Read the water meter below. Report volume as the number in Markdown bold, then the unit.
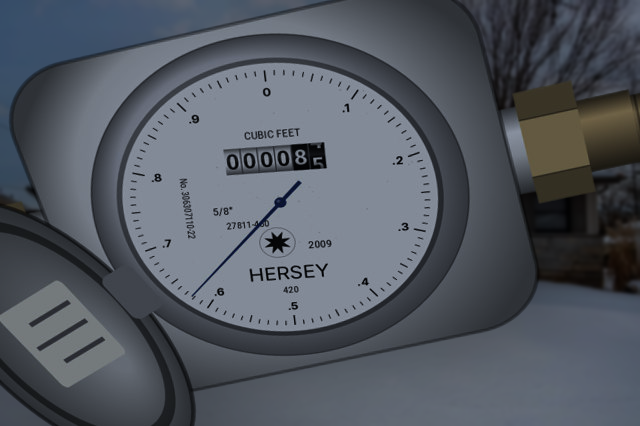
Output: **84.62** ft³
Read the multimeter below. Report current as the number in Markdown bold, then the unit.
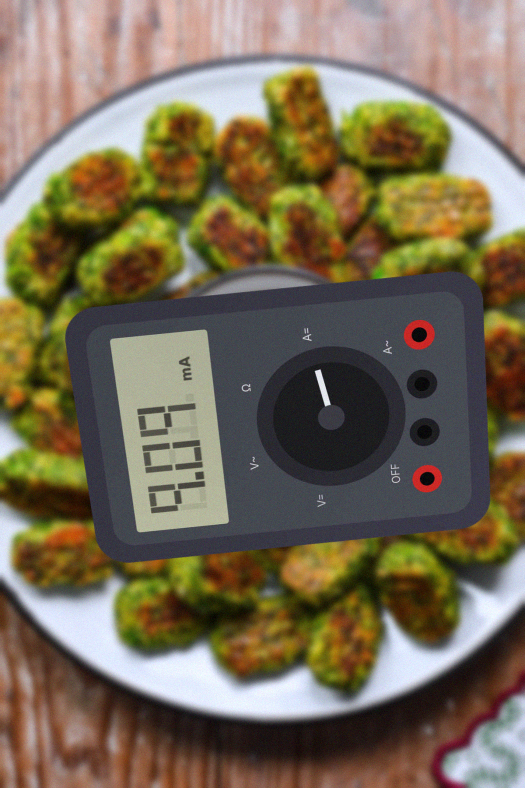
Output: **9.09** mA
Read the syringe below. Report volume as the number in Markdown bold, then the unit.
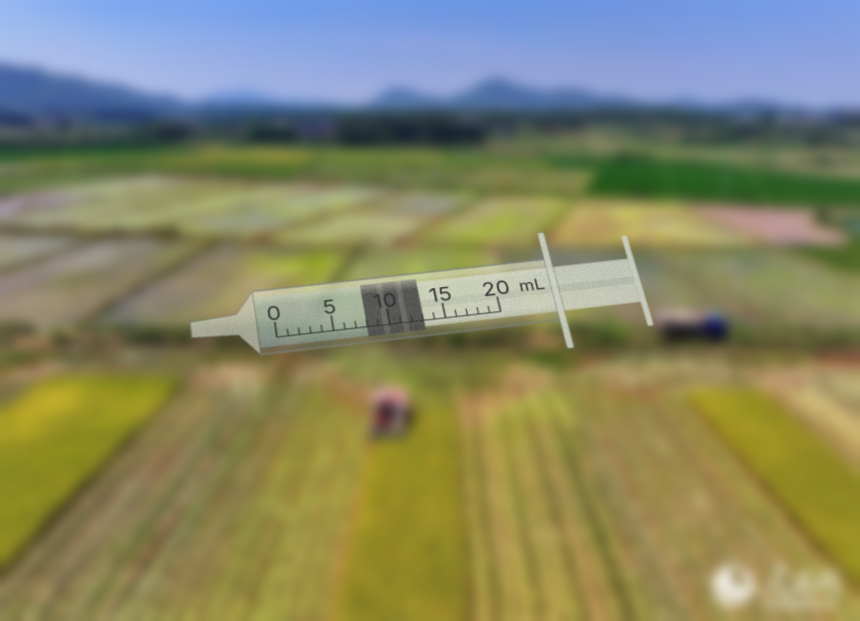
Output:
+++
ABOUT THIS EXERCISE: Copy out every one of the rows above word for word, omitting the pictures.

SOLUTION TO THIS TASK:
Read the water meter below. Report volume as the number in Markdown bold, then the unit.
Output: **84.62** ft³
Read the multimeter below. Report current as the number in Markdown bold, then the unit.
Output: **9.09** mA
Read the syringe below. Report volume as the number in Markdown bold, then the unit.
Output:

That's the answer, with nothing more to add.